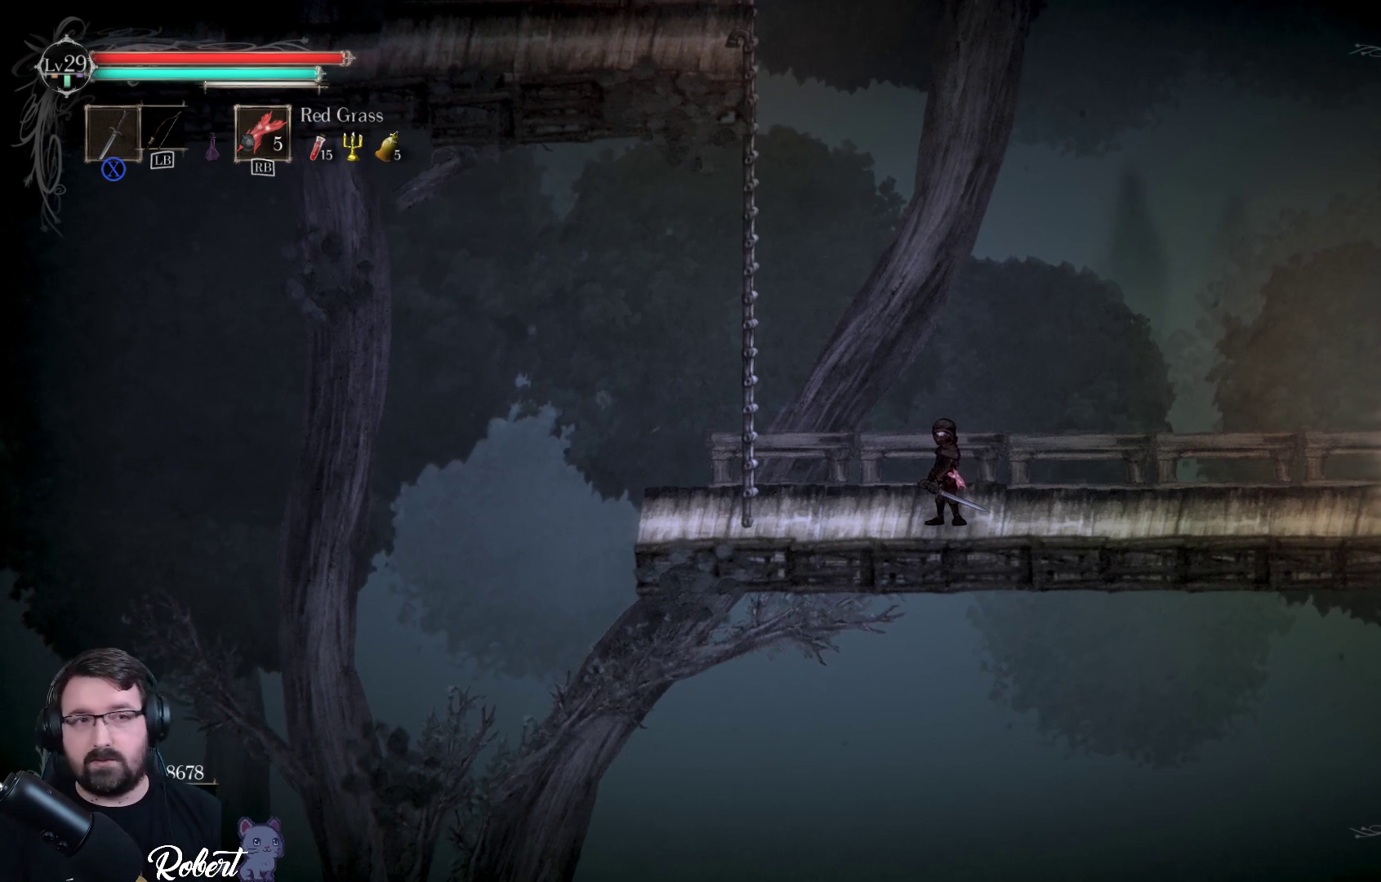
{"buttons": [], "left_stick": "center", "right_stick": "center", "events": []}
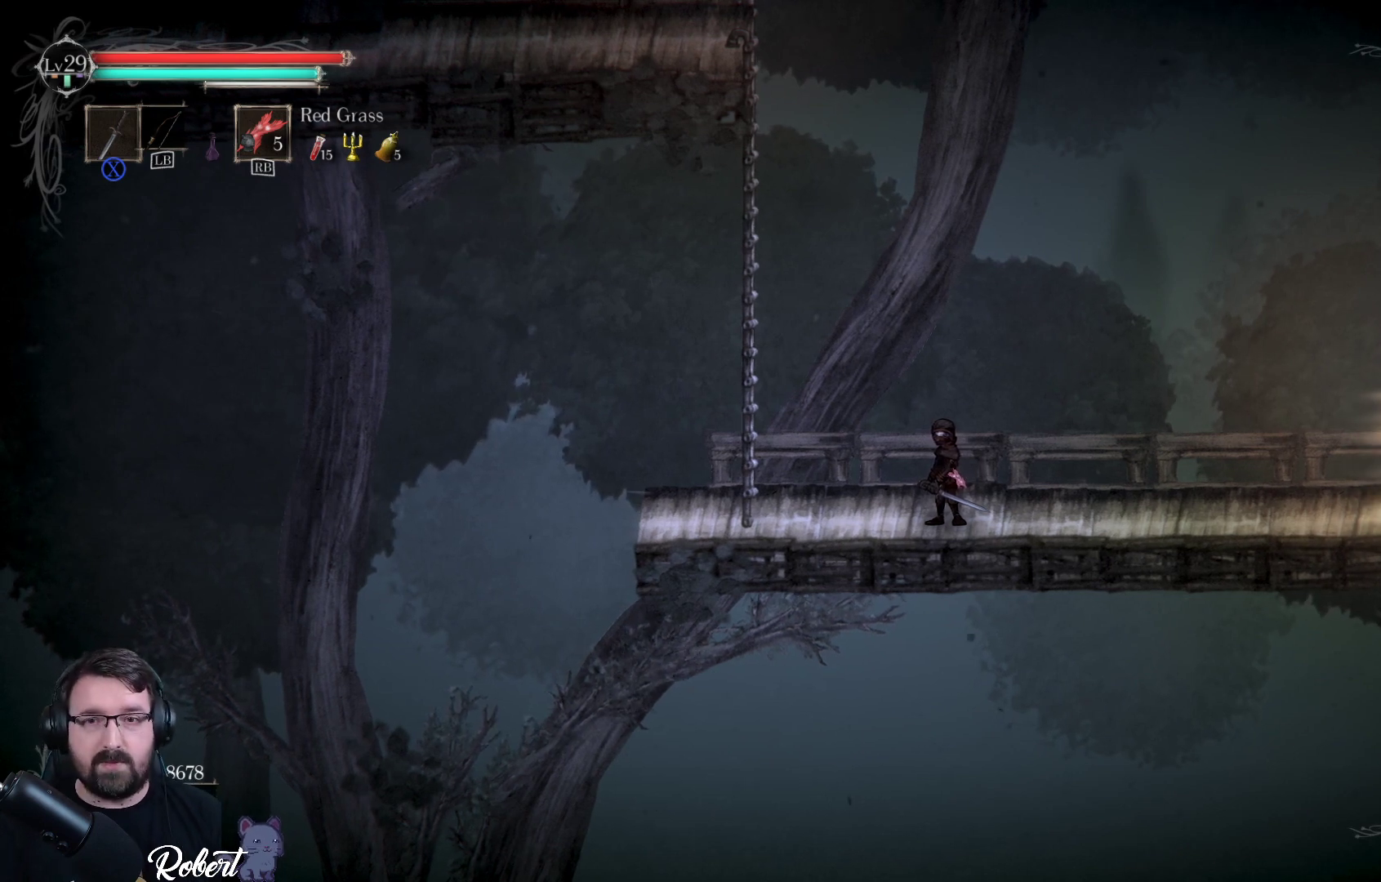
{"buttons": [], "left_stick": "center", "right_stick": "center", "events": []}
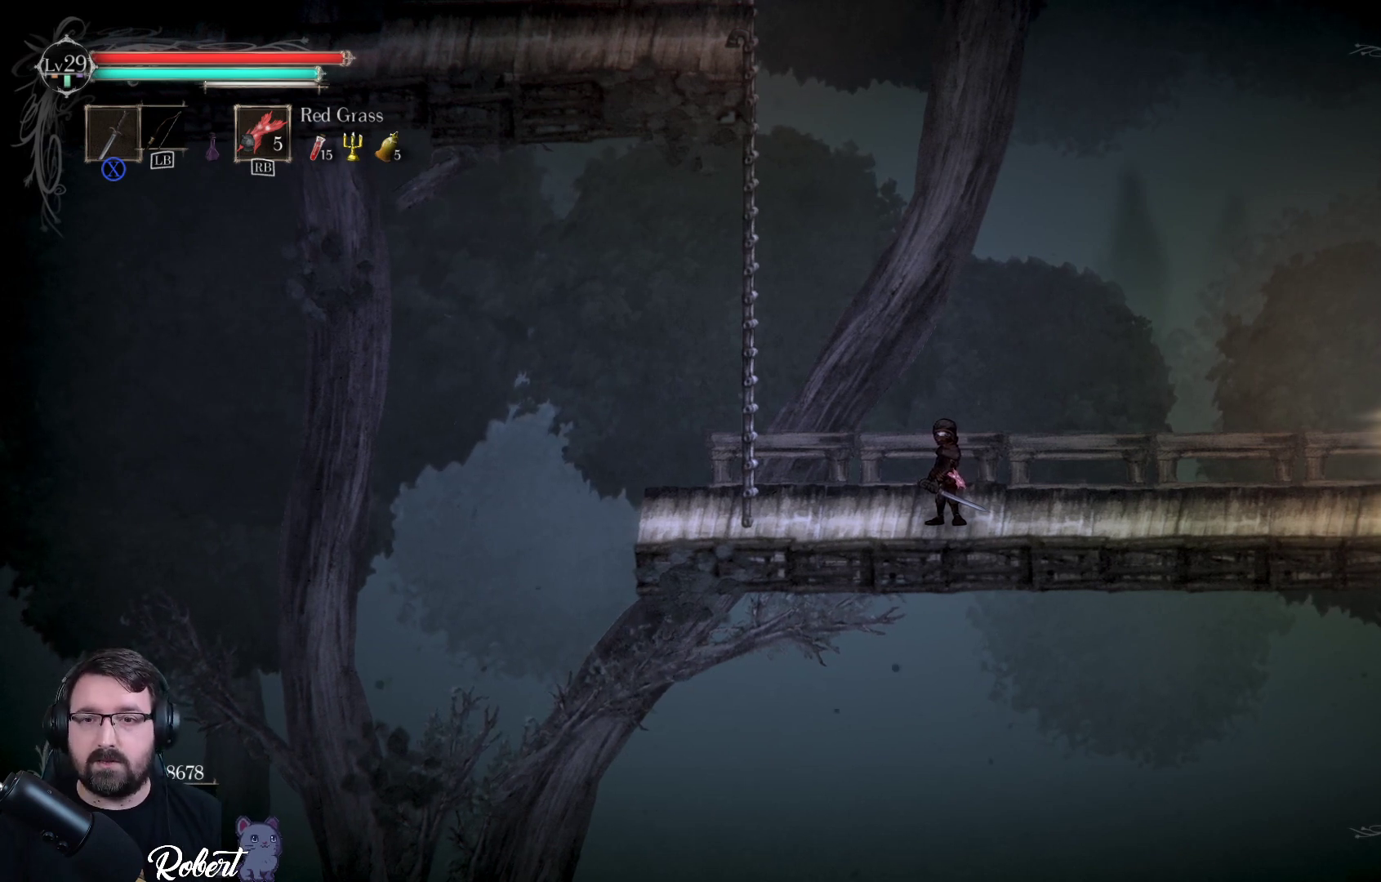
{"buttons": [], "left_stick": "center", "right_stick": "center", "events": [[100, "SELECT", "down"], [167, "SELECT", "up"]]}
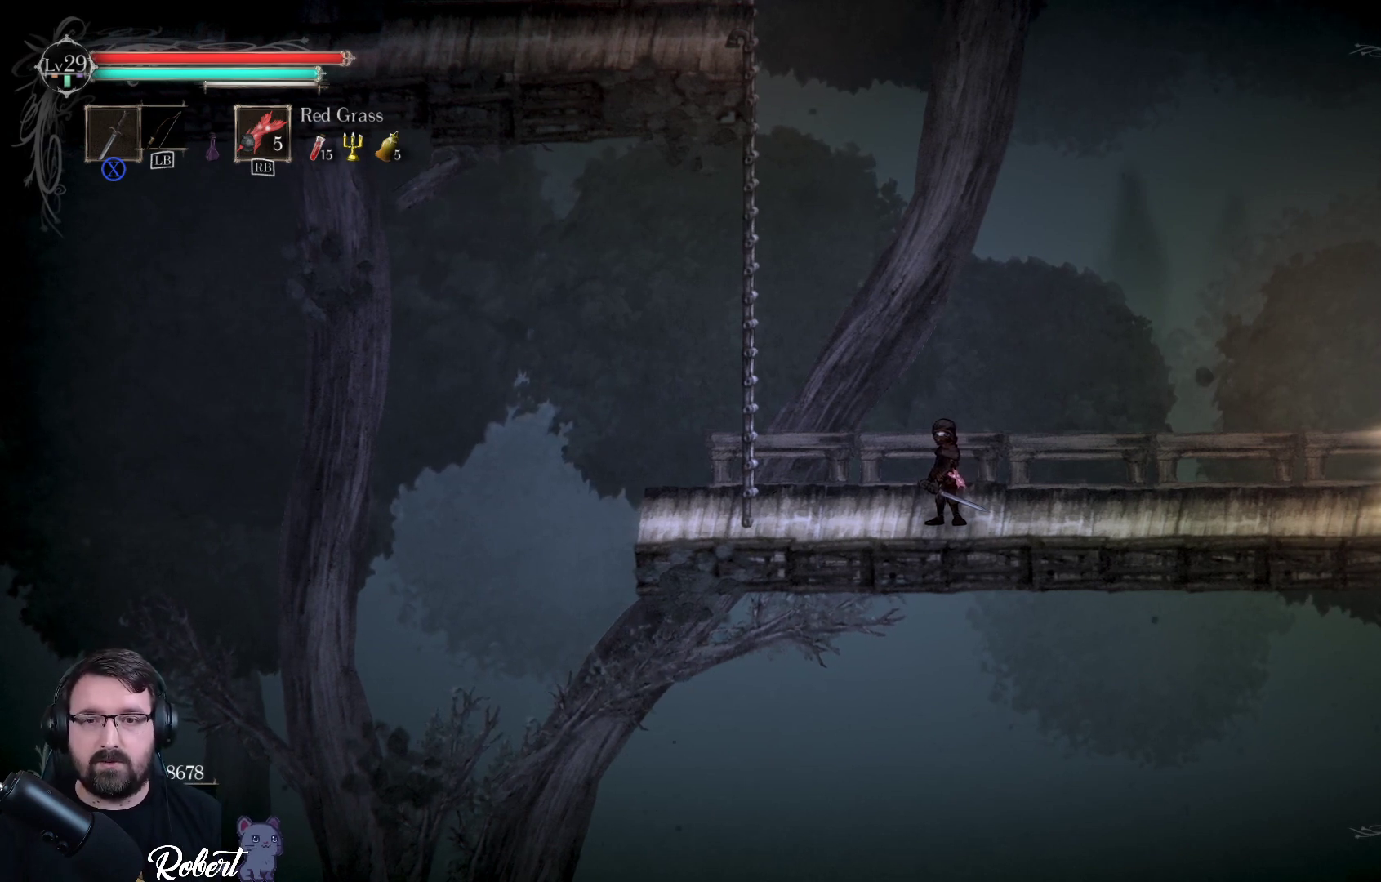
{"buttons": [], "left_stick": "right", "right_stick": "center", "events": [[500, "left_stick", "right"]]}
_____
* _THE PROBLEM_
Would you copy out the data exactly, leaving every picture out?

* _OUTPUT OF THE EXERCISE_
{"buttons": [], "left_stick": "center", "right_stick": "center", "events": []}
{"buttons": [], "left_stick": "center", "right_stick": "center", "events": []}
{"buttons": [], "left_stick": "center", "right_stick": "center", "events": [[100, "SELECT", "down"], [167, "SELECT", "up"]]}
{"buttons": [], "left_stick": "right", "right_stick": "center", "events": [[500, "left_stick", "right"]]}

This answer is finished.